- INPUT DATA
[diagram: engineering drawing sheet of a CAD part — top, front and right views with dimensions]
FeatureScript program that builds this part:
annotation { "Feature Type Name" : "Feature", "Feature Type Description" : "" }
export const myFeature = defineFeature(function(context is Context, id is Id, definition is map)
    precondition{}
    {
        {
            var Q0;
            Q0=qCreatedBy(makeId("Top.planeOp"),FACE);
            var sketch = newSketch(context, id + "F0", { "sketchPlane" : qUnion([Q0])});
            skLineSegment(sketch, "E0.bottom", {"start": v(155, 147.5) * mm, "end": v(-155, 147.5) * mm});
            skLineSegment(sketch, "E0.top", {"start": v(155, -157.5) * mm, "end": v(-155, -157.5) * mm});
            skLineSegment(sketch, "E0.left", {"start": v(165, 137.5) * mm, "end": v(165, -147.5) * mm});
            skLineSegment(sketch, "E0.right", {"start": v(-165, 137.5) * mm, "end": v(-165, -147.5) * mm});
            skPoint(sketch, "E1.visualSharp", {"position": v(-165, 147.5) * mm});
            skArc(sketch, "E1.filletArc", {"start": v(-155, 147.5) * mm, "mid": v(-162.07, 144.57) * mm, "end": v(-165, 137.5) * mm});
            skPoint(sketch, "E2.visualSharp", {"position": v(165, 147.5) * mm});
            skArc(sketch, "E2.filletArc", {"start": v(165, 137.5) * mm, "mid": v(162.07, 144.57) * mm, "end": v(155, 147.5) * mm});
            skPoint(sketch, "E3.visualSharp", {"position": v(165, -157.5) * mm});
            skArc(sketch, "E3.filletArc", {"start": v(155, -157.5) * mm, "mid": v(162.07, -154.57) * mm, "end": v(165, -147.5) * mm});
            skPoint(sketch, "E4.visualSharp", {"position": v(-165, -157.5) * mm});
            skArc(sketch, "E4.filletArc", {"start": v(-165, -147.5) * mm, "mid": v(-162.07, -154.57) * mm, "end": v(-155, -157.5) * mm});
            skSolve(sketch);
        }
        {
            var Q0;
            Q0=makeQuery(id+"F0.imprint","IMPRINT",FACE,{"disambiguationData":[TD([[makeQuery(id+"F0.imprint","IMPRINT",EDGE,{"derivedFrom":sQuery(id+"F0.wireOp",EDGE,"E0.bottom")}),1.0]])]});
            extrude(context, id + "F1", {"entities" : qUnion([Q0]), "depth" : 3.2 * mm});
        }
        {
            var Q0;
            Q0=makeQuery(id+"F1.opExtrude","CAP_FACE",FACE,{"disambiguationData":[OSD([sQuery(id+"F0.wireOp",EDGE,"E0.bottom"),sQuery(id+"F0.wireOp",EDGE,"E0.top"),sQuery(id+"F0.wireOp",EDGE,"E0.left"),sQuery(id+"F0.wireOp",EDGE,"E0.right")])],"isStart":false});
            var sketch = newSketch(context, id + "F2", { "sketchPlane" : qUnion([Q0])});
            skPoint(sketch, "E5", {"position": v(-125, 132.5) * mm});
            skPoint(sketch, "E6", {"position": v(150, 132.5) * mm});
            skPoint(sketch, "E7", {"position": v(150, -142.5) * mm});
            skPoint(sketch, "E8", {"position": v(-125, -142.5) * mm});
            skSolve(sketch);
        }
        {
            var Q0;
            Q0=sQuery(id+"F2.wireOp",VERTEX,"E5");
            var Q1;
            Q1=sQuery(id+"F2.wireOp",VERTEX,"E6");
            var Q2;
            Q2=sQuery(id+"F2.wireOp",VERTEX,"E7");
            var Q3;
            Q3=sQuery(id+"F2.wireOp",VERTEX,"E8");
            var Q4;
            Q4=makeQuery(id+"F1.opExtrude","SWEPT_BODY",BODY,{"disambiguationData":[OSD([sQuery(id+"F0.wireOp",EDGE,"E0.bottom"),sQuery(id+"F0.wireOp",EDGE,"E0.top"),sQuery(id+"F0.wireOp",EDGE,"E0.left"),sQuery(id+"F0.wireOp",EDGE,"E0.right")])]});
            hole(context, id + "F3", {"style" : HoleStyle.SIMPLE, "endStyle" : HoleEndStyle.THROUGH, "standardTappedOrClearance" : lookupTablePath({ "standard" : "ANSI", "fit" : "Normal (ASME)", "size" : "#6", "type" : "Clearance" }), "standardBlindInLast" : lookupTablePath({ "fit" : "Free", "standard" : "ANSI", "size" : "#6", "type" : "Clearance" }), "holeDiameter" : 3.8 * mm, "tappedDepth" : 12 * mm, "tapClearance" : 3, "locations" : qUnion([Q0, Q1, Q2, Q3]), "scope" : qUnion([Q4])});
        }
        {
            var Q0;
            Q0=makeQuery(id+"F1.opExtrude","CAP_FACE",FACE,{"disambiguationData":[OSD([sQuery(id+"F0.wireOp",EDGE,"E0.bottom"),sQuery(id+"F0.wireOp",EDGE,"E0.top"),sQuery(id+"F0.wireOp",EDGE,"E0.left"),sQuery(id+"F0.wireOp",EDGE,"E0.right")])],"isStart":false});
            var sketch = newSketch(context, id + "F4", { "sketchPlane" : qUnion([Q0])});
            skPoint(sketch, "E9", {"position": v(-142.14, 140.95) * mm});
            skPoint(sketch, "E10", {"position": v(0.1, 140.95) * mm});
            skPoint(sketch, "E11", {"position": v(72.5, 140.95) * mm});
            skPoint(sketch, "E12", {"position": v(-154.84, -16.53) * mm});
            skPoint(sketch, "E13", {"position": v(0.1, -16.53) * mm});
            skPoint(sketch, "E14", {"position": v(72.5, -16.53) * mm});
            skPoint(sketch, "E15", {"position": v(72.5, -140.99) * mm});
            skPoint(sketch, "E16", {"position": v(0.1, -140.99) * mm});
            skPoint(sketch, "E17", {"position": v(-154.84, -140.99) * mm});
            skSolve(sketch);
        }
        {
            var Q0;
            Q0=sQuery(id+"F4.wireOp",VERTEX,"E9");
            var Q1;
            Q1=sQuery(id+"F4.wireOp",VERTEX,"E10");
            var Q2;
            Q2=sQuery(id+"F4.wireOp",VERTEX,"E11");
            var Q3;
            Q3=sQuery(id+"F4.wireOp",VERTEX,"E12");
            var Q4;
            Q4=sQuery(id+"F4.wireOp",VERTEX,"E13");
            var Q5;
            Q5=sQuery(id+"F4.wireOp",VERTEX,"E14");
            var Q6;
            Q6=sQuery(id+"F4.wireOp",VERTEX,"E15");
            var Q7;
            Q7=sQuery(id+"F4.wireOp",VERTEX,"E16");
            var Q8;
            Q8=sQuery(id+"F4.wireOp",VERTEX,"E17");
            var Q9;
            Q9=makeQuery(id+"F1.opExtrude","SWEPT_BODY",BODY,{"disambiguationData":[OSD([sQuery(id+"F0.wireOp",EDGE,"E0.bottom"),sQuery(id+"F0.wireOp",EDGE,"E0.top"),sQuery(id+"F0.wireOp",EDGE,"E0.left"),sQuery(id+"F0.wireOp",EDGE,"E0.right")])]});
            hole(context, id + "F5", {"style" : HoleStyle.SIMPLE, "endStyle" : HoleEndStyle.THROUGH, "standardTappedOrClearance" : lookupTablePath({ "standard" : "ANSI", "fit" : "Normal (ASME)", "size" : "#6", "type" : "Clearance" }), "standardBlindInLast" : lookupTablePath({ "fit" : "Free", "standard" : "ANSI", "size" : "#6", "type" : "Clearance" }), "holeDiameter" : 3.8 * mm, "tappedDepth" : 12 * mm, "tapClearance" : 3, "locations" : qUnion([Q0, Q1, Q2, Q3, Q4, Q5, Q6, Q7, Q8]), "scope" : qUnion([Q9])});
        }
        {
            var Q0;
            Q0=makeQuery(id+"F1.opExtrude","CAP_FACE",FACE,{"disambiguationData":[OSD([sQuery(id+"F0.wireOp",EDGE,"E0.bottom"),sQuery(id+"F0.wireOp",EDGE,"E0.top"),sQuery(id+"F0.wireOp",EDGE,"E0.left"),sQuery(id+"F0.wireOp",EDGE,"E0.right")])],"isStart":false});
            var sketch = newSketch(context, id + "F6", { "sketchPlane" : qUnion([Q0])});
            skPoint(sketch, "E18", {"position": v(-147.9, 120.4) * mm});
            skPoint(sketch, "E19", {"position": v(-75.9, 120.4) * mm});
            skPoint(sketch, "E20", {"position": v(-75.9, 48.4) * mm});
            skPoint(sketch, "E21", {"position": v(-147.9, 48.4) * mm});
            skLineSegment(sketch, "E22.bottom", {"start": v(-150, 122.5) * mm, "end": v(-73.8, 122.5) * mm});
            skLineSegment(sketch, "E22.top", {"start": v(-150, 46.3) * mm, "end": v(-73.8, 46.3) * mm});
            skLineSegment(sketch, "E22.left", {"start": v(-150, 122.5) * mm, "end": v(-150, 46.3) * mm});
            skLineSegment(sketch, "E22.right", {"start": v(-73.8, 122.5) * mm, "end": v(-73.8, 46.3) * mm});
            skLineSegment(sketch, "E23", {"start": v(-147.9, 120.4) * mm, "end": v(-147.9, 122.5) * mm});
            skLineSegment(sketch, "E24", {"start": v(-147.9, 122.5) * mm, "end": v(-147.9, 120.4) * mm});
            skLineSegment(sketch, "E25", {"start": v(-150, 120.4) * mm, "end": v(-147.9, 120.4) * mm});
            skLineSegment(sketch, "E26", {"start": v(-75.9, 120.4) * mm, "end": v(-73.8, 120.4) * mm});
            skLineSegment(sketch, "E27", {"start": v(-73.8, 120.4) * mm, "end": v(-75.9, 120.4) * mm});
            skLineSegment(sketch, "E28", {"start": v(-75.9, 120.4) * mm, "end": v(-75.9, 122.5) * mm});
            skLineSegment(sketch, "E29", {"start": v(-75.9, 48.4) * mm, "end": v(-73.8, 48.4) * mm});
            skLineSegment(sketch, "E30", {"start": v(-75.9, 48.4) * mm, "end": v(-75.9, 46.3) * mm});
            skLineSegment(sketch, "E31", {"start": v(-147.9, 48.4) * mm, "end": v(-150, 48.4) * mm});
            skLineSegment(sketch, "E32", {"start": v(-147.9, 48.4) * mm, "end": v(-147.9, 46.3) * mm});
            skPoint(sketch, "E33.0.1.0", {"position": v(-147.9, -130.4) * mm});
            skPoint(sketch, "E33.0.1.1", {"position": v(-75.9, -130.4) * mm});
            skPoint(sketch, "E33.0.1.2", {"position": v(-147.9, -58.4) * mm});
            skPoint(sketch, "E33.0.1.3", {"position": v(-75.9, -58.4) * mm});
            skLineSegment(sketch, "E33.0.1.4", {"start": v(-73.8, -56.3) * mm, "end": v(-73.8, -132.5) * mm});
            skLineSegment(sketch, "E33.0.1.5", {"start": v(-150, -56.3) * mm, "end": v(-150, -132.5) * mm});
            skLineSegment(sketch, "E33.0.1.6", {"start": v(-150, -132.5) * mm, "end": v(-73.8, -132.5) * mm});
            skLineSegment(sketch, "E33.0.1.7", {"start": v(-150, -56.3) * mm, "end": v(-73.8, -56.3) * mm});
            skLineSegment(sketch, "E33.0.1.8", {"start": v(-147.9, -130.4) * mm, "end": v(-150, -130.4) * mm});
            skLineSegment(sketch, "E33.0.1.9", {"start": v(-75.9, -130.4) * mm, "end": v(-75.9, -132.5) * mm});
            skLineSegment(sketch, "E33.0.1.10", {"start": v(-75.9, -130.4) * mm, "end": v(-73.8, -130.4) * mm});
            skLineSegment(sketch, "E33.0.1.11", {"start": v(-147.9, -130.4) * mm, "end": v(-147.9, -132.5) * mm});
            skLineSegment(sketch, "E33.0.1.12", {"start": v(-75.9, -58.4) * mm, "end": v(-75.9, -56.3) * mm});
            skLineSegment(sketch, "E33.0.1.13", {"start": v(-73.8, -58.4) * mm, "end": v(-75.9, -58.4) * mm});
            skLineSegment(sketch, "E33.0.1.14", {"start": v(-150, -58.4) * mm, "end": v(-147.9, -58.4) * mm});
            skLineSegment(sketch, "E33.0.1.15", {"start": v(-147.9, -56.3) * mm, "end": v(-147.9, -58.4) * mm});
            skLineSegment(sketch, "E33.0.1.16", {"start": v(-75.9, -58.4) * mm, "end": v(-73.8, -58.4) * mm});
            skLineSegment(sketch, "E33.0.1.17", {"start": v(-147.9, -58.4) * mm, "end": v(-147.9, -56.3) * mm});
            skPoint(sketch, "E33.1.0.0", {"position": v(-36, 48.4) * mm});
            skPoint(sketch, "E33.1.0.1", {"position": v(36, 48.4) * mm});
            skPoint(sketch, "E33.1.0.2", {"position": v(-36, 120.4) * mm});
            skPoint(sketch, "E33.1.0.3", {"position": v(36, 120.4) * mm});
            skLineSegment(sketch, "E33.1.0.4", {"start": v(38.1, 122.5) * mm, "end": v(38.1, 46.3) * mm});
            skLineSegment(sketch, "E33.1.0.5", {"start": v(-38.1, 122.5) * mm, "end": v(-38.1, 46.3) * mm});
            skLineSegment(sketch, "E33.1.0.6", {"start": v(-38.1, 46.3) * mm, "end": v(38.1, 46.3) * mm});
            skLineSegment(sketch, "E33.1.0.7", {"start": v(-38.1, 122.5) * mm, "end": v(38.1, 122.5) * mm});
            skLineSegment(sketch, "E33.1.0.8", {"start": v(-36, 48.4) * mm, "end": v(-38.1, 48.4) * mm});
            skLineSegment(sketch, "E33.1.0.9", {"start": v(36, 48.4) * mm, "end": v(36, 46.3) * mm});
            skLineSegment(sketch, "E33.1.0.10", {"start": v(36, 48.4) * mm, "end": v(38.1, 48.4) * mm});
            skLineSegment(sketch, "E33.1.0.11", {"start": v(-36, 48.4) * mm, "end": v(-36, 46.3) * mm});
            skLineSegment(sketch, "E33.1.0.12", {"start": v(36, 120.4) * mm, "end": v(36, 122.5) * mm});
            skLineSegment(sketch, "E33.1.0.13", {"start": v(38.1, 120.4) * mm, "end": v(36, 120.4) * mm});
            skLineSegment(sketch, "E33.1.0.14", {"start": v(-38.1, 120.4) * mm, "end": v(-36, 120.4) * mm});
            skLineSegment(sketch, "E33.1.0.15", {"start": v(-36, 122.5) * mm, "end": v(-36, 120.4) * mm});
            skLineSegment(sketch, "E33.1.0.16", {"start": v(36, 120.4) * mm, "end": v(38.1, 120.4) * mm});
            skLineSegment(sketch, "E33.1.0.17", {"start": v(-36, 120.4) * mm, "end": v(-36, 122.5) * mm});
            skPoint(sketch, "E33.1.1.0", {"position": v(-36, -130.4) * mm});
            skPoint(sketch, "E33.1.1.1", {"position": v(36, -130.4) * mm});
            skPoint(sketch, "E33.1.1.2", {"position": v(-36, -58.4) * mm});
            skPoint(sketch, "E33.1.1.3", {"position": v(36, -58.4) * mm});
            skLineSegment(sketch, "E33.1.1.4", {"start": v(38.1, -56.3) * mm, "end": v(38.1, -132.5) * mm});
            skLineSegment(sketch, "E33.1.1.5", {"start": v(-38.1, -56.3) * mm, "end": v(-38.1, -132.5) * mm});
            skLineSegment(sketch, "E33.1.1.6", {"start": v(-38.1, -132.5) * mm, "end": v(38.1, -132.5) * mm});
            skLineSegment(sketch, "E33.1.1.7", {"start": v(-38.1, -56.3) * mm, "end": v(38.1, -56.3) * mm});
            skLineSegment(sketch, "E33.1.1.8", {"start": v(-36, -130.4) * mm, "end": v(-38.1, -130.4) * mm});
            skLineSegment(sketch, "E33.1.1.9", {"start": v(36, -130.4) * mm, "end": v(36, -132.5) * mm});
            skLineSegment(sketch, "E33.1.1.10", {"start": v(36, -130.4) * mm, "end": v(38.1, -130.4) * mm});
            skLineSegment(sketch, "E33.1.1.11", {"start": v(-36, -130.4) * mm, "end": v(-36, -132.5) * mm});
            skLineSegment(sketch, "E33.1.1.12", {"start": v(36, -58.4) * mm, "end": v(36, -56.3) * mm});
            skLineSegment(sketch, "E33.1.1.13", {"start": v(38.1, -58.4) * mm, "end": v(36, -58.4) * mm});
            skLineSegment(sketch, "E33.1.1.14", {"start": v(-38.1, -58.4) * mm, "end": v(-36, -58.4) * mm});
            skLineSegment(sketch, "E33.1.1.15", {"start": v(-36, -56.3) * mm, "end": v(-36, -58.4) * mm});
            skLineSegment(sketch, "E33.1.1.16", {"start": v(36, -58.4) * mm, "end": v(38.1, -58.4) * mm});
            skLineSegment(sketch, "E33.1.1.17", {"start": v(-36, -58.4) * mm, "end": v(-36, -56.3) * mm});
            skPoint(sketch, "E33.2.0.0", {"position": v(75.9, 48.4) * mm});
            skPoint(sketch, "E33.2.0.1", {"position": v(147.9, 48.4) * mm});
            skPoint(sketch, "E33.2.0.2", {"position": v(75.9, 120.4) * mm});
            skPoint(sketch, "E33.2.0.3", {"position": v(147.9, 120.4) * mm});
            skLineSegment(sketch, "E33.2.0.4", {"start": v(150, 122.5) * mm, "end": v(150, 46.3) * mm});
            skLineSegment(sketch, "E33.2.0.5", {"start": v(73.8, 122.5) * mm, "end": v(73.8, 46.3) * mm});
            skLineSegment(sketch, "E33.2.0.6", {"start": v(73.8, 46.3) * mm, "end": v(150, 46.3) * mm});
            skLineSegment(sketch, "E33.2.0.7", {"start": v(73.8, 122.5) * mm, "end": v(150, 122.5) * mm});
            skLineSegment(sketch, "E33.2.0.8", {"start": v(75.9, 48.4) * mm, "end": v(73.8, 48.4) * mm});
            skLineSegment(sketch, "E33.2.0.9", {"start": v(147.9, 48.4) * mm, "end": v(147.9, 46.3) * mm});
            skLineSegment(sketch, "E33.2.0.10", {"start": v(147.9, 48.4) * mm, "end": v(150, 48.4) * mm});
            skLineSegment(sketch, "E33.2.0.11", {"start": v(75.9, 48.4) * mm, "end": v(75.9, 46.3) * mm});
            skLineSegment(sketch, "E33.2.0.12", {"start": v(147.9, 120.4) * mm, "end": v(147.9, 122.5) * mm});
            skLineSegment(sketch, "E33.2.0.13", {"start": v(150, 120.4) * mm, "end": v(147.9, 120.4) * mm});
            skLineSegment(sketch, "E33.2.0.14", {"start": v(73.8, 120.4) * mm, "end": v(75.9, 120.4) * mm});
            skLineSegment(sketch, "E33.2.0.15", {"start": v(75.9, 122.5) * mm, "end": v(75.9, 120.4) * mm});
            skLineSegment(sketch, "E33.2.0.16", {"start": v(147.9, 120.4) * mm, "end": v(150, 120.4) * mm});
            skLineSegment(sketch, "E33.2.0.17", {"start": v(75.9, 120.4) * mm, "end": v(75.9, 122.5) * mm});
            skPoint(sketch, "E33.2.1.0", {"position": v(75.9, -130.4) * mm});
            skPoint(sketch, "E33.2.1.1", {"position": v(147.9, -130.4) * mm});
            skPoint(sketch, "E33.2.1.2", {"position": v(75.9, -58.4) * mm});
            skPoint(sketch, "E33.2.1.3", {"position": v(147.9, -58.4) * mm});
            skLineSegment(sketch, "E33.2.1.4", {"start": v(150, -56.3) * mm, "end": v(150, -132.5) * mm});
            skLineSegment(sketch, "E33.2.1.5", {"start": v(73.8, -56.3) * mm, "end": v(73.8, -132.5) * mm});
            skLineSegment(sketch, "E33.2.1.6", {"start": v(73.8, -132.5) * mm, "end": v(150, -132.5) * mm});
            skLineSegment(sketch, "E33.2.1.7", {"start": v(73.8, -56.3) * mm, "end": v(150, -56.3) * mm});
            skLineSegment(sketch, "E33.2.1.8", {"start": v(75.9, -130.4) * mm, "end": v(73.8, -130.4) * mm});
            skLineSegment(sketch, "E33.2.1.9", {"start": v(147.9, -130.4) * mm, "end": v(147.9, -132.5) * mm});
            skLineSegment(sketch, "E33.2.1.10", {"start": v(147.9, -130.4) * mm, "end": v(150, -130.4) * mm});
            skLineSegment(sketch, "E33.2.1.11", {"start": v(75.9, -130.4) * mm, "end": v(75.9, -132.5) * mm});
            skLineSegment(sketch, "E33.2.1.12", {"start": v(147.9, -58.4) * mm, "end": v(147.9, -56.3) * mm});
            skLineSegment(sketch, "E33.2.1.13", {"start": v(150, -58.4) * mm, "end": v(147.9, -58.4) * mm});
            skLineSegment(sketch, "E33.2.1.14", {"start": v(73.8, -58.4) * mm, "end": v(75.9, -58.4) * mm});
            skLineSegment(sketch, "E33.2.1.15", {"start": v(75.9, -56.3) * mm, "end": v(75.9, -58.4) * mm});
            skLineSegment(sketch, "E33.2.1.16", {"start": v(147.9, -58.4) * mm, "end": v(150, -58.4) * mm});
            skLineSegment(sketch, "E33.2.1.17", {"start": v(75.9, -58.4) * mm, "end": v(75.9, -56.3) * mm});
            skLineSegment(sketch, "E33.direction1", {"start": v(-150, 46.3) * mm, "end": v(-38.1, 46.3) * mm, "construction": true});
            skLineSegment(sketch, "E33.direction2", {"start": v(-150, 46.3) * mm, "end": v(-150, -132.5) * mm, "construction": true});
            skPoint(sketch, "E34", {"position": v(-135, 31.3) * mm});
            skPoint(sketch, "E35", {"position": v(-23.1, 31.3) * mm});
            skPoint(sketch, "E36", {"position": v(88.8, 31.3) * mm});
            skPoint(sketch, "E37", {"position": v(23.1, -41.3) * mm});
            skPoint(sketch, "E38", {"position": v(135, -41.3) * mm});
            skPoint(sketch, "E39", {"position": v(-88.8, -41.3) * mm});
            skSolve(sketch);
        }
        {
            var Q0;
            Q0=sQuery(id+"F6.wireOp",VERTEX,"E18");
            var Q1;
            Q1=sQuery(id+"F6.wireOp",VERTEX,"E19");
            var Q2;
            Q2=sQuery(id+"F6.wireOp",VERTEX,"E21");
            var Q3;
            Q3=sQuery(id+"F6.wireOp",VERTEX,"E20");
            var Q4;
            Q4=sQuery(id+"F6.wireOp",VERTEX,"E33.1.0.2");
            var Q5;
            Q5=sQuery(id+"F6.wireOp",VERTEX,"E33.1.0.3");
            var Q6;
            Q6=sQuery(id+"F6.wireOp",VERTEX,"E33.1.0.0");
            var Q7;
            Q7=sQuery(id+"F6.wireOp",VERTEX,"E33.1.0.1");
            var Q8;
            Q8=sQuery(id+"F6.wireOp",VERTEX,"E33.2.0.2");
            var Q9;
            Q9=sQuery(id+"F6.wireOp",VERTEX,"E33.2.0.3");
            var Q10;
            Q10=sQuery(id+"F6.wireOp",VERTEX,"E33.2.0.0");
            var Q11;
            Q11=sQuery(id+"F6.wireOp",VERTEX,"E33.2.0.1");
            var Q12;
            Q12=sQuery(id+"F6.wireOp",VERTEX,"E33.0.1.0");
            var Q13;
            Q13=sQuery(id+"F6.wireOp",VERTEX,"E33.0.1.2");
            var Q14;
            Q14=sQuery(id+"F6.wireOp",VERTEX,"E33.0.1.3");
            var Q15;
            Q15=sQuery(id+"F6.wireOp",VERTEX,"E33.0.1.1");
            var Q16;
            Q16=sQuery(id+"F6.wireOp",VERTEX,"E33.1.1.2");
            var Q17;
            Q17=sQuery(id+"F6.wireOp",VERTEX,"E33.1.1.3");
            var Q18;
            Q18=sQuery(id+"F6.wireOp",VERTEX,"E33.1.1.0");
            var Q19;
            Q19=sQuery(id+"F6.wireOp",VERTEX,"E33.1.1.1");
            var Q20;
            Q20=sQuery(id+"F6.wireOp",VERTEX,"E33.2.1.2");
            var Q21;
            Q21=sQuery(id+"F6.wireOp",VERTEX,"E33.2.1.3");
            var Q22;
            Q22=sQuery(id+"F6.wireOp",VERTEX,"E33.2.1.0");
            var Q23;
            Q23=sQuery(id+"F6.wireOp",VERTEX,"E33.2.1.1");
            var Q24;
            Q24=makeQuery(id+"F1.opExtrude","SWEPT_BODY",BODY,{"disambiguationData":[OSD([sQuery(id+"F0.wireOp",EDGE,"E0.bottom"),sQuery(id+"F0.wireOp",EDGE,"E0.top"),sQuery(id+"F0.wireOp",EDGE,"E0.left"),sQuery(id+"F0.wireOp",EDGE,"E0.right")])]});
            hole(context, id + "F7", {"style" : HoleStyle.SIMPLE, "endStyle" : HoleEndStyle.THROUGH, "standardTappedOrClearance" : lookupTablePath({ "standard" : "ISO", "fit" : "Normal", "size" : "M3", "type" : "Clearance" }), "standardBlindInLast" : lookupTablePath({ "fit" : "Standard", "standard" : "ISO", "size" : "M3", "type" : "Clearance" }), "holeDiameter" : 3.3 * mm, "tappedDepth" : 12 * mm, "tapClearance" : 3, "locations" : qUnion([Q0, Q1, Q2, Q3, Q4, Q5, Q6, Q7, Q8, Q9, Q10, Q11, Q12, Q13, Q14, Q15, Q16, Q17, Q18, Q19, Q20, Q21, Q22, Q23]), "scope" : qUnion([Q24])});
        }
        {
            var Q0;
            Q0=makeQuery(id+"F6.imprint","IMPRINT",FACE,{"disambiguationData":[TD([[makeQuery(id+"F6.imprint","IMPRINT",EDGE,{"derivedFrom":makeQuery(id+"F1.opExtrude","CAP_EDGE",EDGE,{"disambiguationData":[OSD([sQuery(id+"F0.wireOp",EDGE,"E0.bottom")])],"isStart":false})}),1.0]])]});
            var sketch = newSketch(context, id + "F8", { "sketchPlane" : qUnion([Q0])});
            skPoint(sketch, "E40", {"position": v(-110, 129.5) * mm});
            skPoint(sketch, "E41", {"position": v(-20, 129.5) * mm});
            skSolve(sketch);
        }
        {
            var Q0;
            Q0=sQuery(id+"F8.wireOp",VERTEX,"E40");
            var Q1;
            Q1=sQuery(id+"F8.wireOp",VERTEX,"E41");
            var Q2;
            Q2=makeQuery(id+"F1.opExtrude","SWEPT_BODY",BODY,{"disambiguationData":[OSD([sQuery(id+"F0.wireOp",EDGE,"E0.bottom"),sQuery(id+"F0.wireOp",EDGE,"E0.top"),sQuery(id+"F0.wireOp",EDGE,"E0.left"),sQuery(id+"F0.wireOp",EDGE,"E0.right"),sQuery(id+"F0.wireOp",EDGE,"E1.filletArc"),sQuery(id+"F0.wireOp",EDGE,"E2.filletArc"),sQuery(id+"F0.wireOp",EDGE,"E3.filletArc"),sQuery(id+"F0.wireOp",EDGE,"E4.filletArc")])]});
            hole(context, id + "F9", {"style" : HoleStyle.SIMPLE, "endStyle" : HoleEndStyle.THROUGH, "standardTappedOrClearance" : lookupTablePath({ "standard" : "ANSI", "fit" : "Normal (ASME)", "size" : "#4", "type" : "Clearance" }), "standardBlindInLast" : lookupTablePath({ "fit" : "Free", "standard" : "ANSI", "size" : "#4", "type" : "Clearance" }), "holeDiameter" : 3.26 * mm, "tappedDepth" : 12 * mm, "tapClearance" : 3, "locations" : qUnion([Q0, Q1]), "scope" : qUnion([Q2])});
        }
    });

- THE TASK
Filter the rows above down to every line containing the string "filletArc" and copy each of those lines.

- EXPECTED ANSWER
            skArc(sketch, "E1.filletArc", {"start": v(-155, 147.5) * mm, "mid": v(-162.07, 144.57) * mm, "end": v(-165, 137.5) * mm});
            skArc(sketch, "E2.filletArc", {"start": v(165, 137.5) * mm, "mid": v(162.07, 144.57) * mm, "end": v(155, 147.5) * mm});
            skArc(sketch, "E3.filletArc", {"start": v(155, -157.5) * mm, "mid": v(162.07, -154.57) * mm, "end": v(165, -147.5) * mm});
            skArc(sketch, "E4.filletArc", {"start": v(-165, -147.5) * mm, "mid": v(-162.07, -154.57) * mm, "end": v(-155, -157.5) * mm});
            Q2=makeQuery(id+"F1.opExtrude","SWEPT_BODY",BODY,{"disambiguationData":[OSD([sQuery(id+"F0.wireOp",EDGE,"E0.bottom"),sQuery(id+"F0.wireOp",EDGE,"E0.top"),sQuery(id+"F0.wireOp",EDGE,"E0.left"),sQuery(id+"F0.wireOp",EDGE,"E0.right"),sQuery(id+"F0.wireOp",EDGE,"E1.filletArc"),sQuery(id+"F0.wireOp",EDGE,"E2.filletArc"),sQuery(id+"F0.wireOp",EDGE,"E3.filletArc"),sQuery(id+"F0.wireOp",EDGE,"E4.filletArc")])]});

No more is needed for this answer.